11 January 2019
A stylish new rooftop bar and restaurant has opened its doors at Resorts World.
Sky By The Water has launched following a multi-million pound investment by Resorts World, which is now in its fourth year of operation at the NEC campus.
The menu has been created by Birmingham-born head chef Aaron Darnley (pictured), which highlights including slow-cooked ox cheek, bamboo steamed medallion of cod with a chorizo and bean cassoulet, lamb hotpot with sticky red cabbage and lightly spiced curried sweet potato, cauliflower, spinach and peas with puffed black rice.
Desserts and a new afternoon tea experience come from a pastry team headed by Darryl Collins, finalist on last year’s Channel 4’s Bake Off: The Professionals.
A new cocktail menu has also been curated by the team from the former Sky Bar.

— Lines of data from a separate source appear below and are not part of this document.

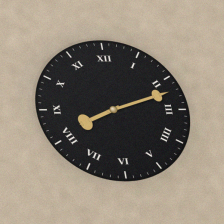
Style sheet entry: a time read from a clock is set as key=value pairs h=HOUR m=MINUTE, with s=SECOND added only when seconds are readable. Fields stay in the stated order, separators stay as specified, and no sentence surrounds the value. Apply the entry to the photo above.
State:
h=8 m=12
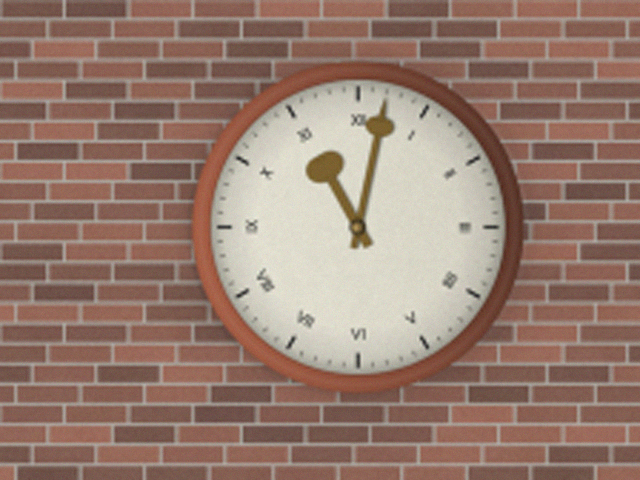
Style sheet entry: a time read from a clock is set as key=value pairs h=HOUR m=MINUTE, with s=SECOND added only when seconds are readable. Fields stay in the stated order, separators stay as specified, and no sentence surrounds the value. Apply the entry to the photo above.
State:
h=11 m=2
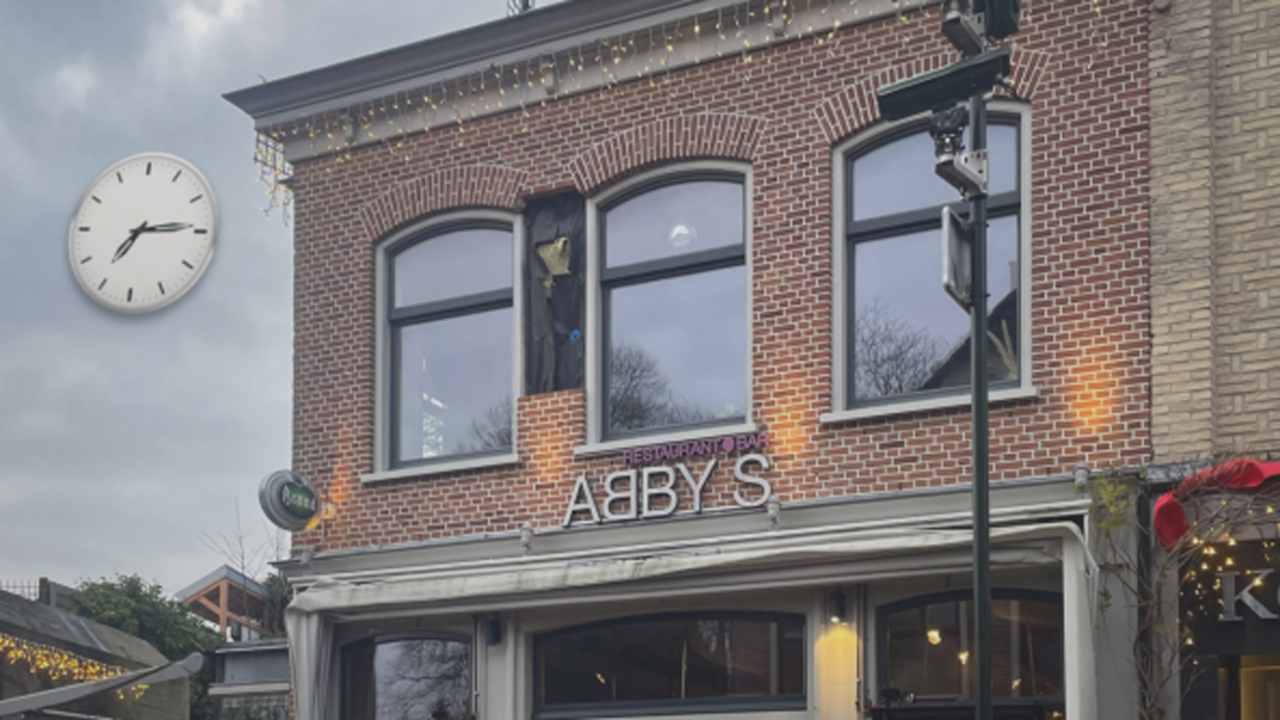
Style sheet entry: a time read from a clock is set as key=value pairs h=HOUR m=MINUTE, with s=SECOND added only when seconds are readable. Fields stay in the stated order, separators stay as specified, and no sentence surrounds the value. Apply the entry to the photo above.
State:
h=7 m=14
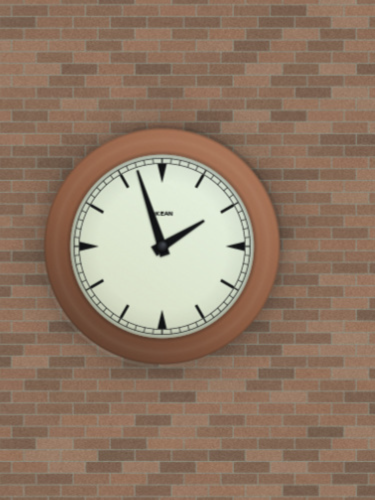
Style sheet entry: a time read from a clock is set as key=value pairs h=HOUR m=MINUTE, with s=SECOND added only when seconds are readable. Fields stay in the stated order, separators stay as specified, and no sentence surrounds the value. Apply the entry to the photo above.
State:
h=1 m=57
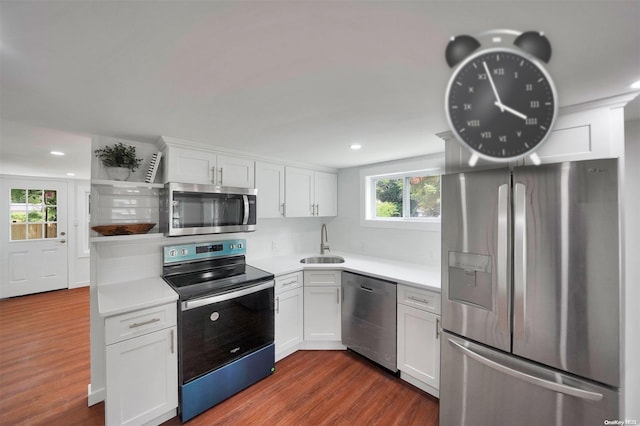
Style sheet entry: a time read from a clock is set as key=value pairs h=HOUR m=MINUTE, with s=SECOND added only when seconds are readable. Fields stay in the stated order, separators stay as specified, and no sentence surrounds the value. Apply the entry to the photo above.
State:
h=3 m=57
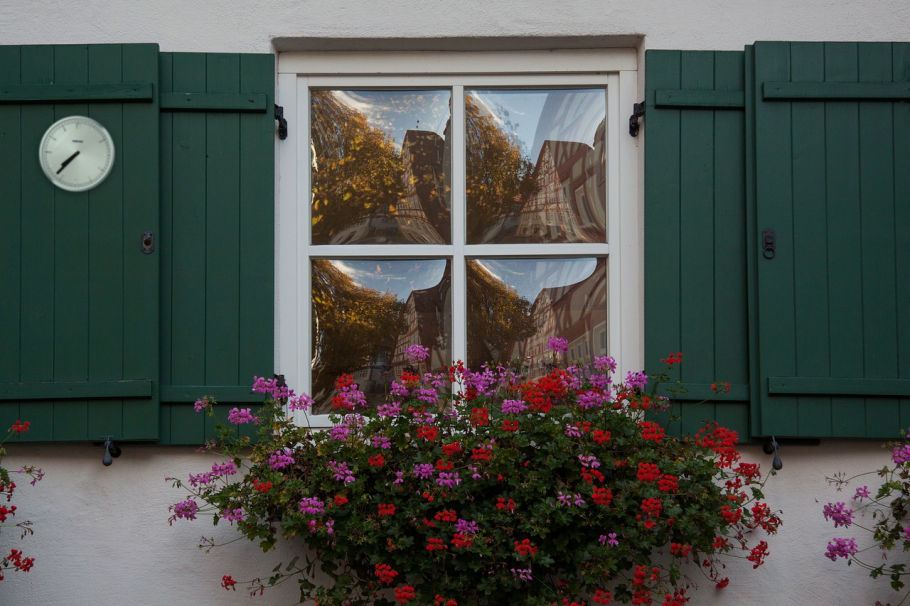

Sky By The Water has a capacity of 260, along with private dining for between 12 and 48 people and a Chef’s Table experience for between two to 10 people.
Genting Hotel guests will also be served breakfast from the new venue.
Ian Bennett, operations director of Resorts World Birmingham, said: “The opening of Sky By The Water is a very important component in Resorts World’s evolution.
“I am confident that we have created an experience that will result in both new guests coming to Resorts World and provide our regulars with a new and memorable venue to enjoy.”